As innovative as Hadoop is in toto, its components can benefit from optimization, perhaps significantly. One vendor that’s been in the database business for three decades isn’t just talking about those optimizations. It’s building products around them.

Hadoop is the master of distributed Big Data processing, across clusters of commodity hardware.  But what about distributed computing within a node in the cluster?  There’s been a multi-year, multi-core revolution going on in hardware, but not a lot of software seems to have heard the revolutionary forces charging forward.  How well does Hadoop scale within a worker node?

To be honest, I’m still learning.  But my gut tells me that Hadoop could be doing more in this regard.  Sure, Hadoop is about scaling out, and not necessarily up.  And it’s about commodity hardware and disk storage.  But multi-core technology is part of commodity hardware now, and there’s no point in wasting it.

Last week I had the opportunity to speak with Mike Hoskins of Pervasive Software.  If you’re an old-timer in the industry then you’ll know Pervasive for its Btrieve embedded database product (now called PSQL), which is still making the company a pretty penny.  But Hoskins, who is Pervasive’s CTO, is now also leading the company’s Big Data efforts, and he’s helping the company do some pretty cool stuff.

I’m finding myself impressed by database and BI veteran stalwarts who are finding their way into Big Data.  They see the potential of Big Data technology, but they see it in the context of relational database technology, where performance and optimization is hard-fought and resource waste can be heresy.

In Pervasive’s case, it’s taken the massively parallel technology designed for single nodes in its DataRush product and implemented it in custom readers and writers for HBase.  According to Hoskins, this accelerates throughput, expressed in records per second per node, by 100x or more.  Couple that single-node power with the inter-node distributed power of Hadoop’s MapReduce, and there’s potential for great things.

Pervasive’s stack also includes TurboRush, for optimizing Hive; DataRush for KNIME (an Eclipse-based, open source platform for flow-based data integration and analysis); and RushAnalyzer for machine learning.
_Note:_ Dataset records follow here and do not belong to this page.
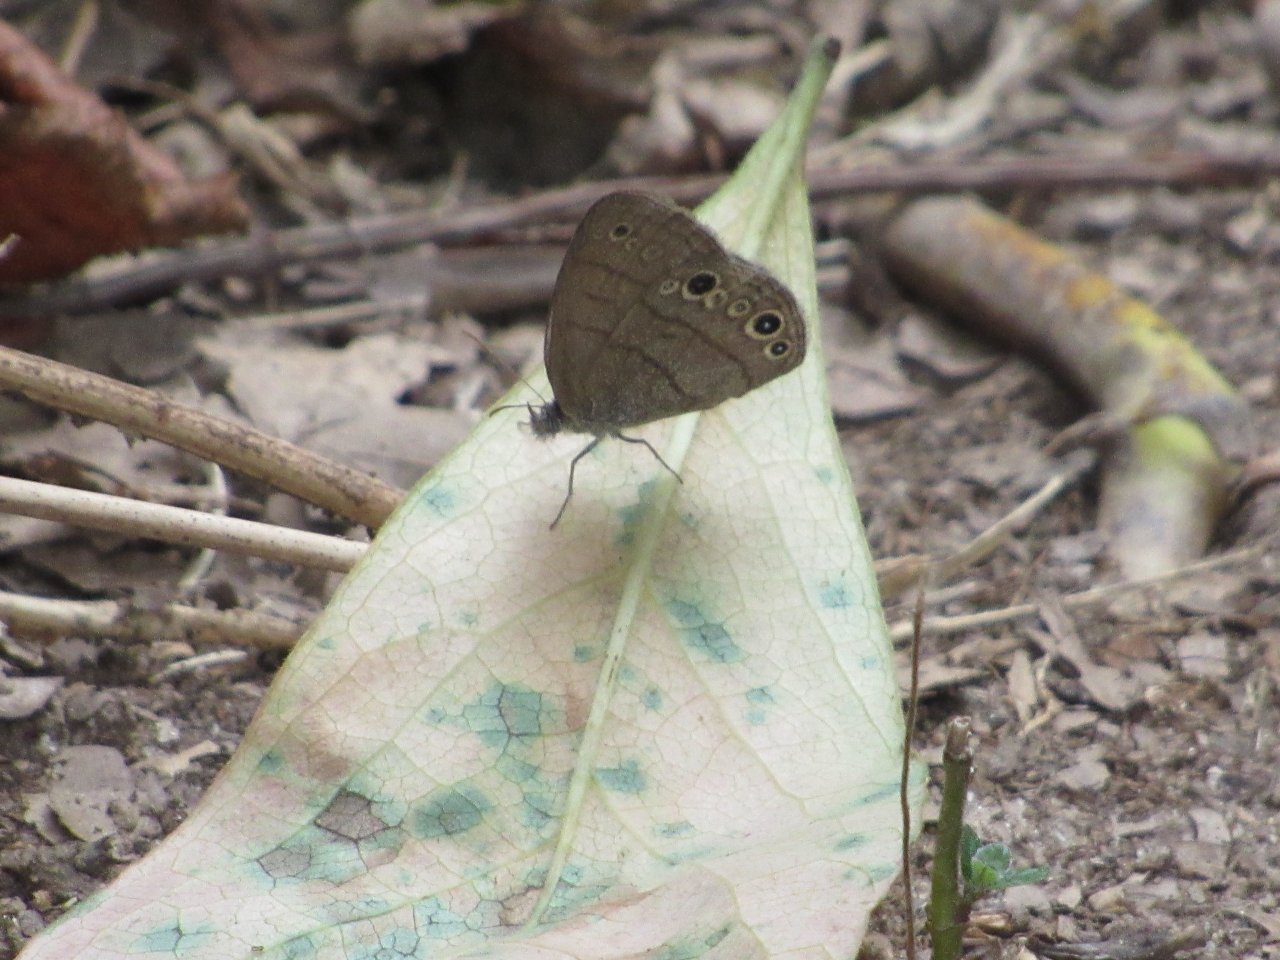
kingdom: Animalia
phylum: Arthropoda
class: Insecta
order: Lepidoptera
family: Nymphalidae
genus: Hermeuptychia
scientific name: Hermeuptychia hermes
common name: Carolina Satyr
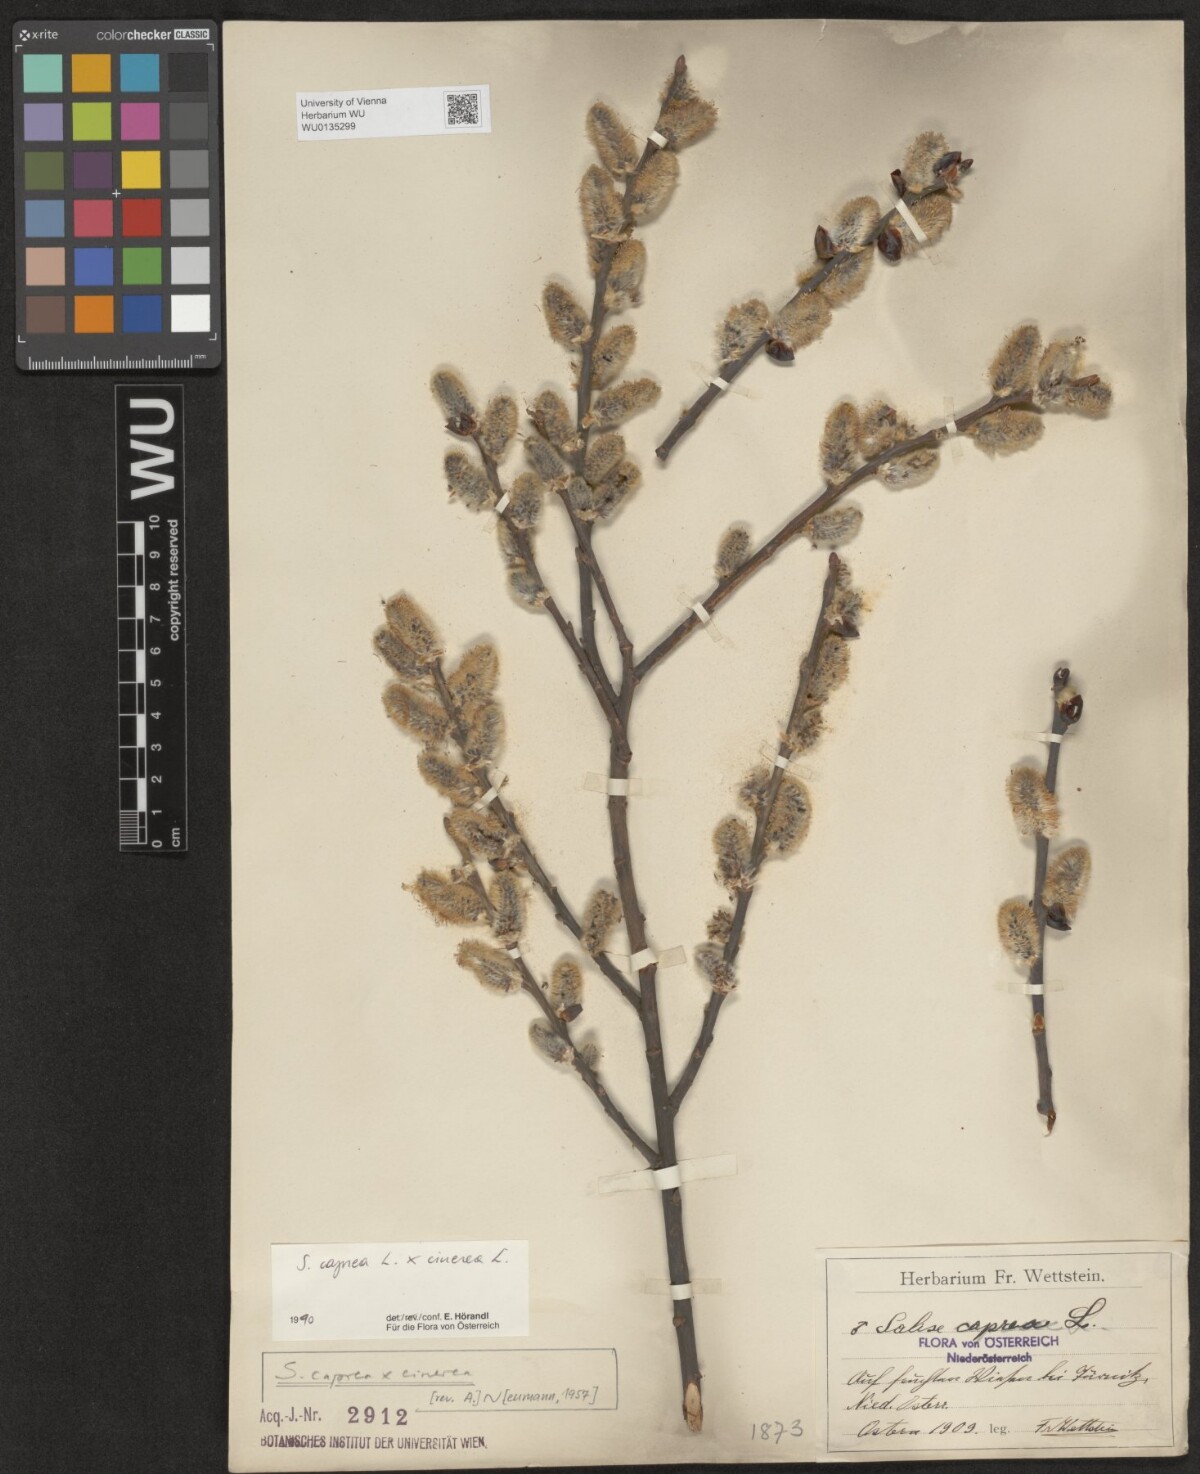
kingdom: Plantae
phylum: Tracheophyta
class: Magnoliopsida
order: Malpighiales
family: Salicaceae
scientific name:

There’s a lot to dig into.

Hadoop brings formidable raw power to the game of processing data.  But it leaves a lot of white space for optimization and improvement.  That goes for MapReduce, HDFS, and pieces higher in the stack like Hive and HBase.  As Hadoop goes more corporate, expect to see more corporations imbue it with enterprise computing optimizations at the molecular and atomic levels.  It’s the logical place for companies to distinguish themselves from their many competitors at the Big Data jamboree.